→ Written task: Write out the text from each of the items below word for word, line by line. Leave the pictures out of your answer.

Collected data:
- - - - -
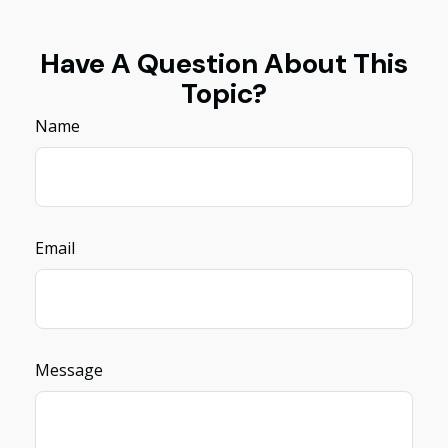
Have A Question About This
Topic?
Name
Email
Message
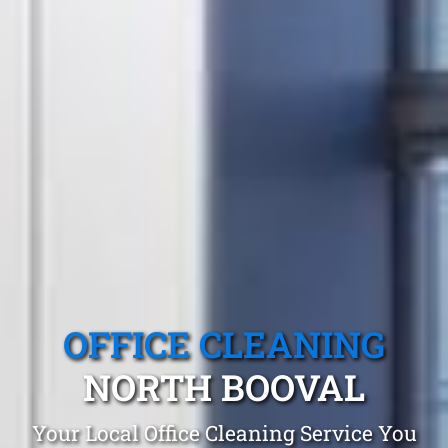
OFFICE CLEANING
NORTH BOOVAL
Your Local Office Cleaning Service You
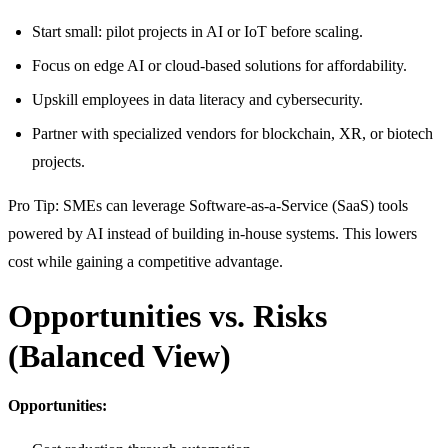
Start small: pilot projects in AI or IoT before scaling.
Focus on edge AI or cloud-based solutions for affordability.
Upskill employees in data literacy and cybersecurity.
Partner with specialized vendors for blockchain, XR, or biotech
projects.
Pro Tip: SMEs can leverage Software-as-a-Service (SaaS) tools
powered by AI instead of building in-house systems. This lowers
cost while gaining a competitive advantage.
Opportunities vs. Risks
(Balanced View)
Opportunities:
- - - - -
→ Task answer:
Have A Question About This
Topic?
Name
Email
Message
OFFICE CLEANING
NORTH BOOVAL
Your Local Office Cleaning Service You
Start small: pilot projects in AI or IoT before scaling.
Focus on edge AI or cloud-based solutions for affordability.
Upskill employees in data literacy and cybersecurity.
Partner with specialized vendors for blockchain, XR, or biotech
projects.
Pro Tip: SMEs can leverage Software-as-a-Service (SaaS) tools
powered by AI instead of building in-house systems. This lowers
cost while gaining a competitive advantage.
Opportunities vs. Risks
(Balanced View)
Opportunities:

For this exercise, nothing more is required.